→ **What this task involves**: Return all the lines below, exactly as they read.

→ **Supplied material**:
▬▬▬▬▬▬▬▬▬▬
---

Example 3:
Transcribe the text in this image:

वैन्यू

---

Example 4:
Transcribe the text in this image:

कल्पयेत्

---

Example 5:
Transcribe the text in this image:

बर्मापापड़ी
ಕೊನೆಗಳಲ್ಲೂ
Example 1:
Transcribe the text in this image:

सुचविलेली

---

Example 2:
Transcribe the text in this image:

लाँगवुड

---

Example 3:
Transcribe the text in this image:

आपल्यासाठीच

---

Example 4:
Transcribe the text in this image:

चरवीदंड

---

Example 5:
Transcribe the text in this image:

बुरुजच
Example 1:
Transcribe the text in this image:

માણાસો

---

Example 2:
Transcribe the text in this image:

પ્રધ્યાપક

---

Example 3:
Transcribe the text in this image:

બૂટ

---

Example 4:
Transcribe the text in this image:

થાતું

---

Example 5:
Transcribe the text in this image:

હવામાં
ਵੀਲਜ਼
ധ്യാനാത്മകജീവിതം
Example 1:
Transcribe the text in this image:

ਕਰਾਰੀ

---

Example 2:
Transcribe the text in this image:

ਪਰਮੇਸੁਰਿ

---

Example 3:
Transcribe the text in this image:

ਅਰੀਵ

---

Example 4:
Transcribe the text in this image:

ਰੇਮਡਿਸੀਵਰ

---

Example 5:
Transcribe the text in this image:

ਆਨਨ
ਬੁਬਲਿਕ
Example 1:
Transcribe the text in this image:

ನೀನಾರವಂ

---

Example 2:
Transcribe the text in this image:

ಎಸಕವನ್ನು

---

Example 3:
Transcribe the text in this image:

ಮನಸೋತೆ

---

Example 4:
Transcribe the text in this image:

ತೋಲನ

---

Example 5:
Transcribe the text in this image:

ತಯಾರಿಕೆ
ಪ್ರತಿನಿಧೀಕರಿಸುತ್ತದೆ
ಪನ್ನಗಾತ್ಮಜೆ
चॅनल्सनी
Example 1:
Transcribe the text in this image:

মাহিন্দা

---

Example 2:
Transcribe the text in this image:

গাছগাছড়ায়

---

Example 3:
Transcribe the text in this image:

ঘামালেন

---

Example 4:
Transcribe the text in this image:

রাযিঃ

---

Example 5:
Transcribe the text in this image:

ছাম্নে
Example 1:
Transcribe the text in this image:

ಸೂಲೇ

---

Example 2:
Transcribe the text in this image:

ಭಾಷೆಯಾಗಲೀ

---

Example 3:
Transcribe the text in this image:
▬▬▬▬▬▬▬▬▬▬
→ **Worked solution**:
---

Example 3:
Transcribe the text in this image:

वैन्यू

---

Example 4:
Transcribe the text in this image:

कल्पयेत्

---

Example 5:
Transcribe the text in this image:

बर्मापापड़ी
ಕೊನೆಗಳಲ್ಲೂ
Example 1:
Transcribe the text in this image:

सुचविलेली

---

Example 2:
Transcribe the text in this image:

लाँगवुड

---

Example 3:
Transcribe the text in this image:

आपल्यासाठीच

---

Example 4:
Transcribe the text in this image:

चरवीदंड

---

Example 5:
Transcribe the text in this image:

बुरुजच
Example 1:
Transcribe the text in this image:

માણાસો

---

Example 2:
Transcribe the text in this image:

પ્રધ્યાપક

---

Example 3:
Transcribe the text in this image:

બૂટ

---

Example 4:
Transcribe the text in this image:

થાતું

---

Example 5:
Transcribe the text in this image:

હવામાં
ਵੀਲਜ਼
ധ്യാനാത്മകജീവിതം
Example 1:
Transcribe the text in this image:

ਕਰਾਰੀ

---

Example 2:
Transcribe the text in this image:

ਪਰਮੇਸੁਰਿ

---

Example 3:
Transcribe the text in this image:

ਅਰੀਵ

---

Example 4:
Transcribe the text in this image:

ਰੇਮਡਿਸੀਵਰ

---

Example 5:
Transcribe the text in this image:

ਆਨਨ
ਬੁਬਲਿਕ
Example 1:
Transcribe the text in this image:

ನೀನಾರವಂ

---

Example 2:
Transcribe the text in this image:

ಎಸಕವನ್ನು

---

Example 3:
Transcribe the text in this image:

ಮನಸೋತೆ

---

Example 4:
Transcribe the text in this image:

ತೋಲನ

---

Example 5:
Transcribe the text in this image:

ತಯಾರಿಕೆ
ಪ್ರತಿನಿಧೀಕರಿಸುತ್ತದೆ
ಪನ್ನಗಾತ್ಮಜೆ
चॅनल्सनी
Example 1:
Transcribe the text in this image:

মাহিন্দা

---

Example 2:
Transcribe the text in this image:

গাছগাছড়ায়

---

Example 3:
Transcribe the text in this image:

ঘামালেন

---

Example 4:
Transcribe the text in this image:

রাযিঃ

---

Example 5:
Transcribe the text in this image:

ছাম্নে
Example 1:
Transcribe the text in this image:

ಸೂಲೇ

---

Example 2:
Transcribe the text in this image:

ಭಾಷೆಯಾಗಲೀ

---

Example 3:
Transcribe the text in this image:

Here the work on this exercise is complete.